One other step is to recognize that the values selected must be ranked in terms of relative importance.  That is, not all 5 values in the examples above are of equal weight.  The first may be 30%, the second 25%, with the last 3 being 15% each.  We recommend five factors (and certainly no more than 6) as that will cover almost all of the value factors)

Tips and Insights from the Coaches Corner

About normalization

The SAFe coach should decide whether the trade-off of over-simplification to accuracy is worth it.  At a minimum, this is a factor worth keeping in mind when business stakeholders/proxies discuss the relative value of the items being sequenced.  By being aware of this over-simplification we can use it to discuss the issues involved.
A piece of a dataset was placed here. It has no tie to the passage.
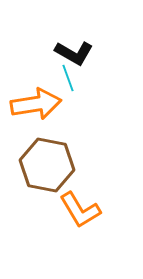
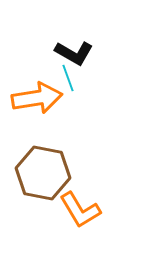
orange arrow: moved 1 px right, 6 px up
brown hexagon: moved 4 px left, 8 px down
About using job size as a proxy for duration

SAFe acknowledges that it is using Job Size as a Proxy for Duration.  From the SAFe website:

“… we do have to be careful about the proxy we chose for duration.  If availability of resources means that a larger job may be delivered more quickly than some other item with about equal value.”

My concern about this is that we’re still in the mindset of ‘effort’ and not ‘time.’  After training people in the effort method they may be reluctant to switch to the true intention of Don Reinertsen’s WSFJ. By taking our focus off effort we put it on time-to-delivery which is where it should be.  A focus on effort often takes us down utilization thinking.  We want to be thinking in terms of time of value delivered.

Don Reinertsen’s WSJF will suggest that if item X were to take twice the effort as Y, could be done in the same time as item Y, then we should do X if it has more value than Y even if that amount is not twice Y’s.  This may be non-intuitive – but it highlights the point that it is time-of-delivery that is most important.

About effort as a proxy for duration

It may very well be that starting with the proxy is the best approach. Many Agilists are already familiar with using story points as effort and not able to manage their work in process at the start which would enable a better focus. But it is important to realize that the proxy misses the real power of WSJF – using it to shift people’s thought process from effort to time.

About extending WSJF

Extending WSJF to include the values of an organization can only be undertaken when business stakeholders are involved.  All too often SAFe starts well below this level (e.g., Essential SAFe).  But SAFe coaches need to understand the importance of this weighting so that they can look for opportunities to apply them and to improve discussions with the business side of the organization.


There has become a tendency to use SAFe out of the box. There are advantages to this, mostly that it achieves initial agreement more readily and is easier to understand. It also starts where people are. WSJF enables people to continue to use job-effort instead of the more effective time of delivery. This can help overwhelming people during its adoption. But it should be recognized that SAFe’s practices are often proxies for better methods and that at some point the simplified approaches introduced in SAFe training will only take you so far. SAFe should be considered a framework within which you improve the practices that are in it. This requires experienced coaches.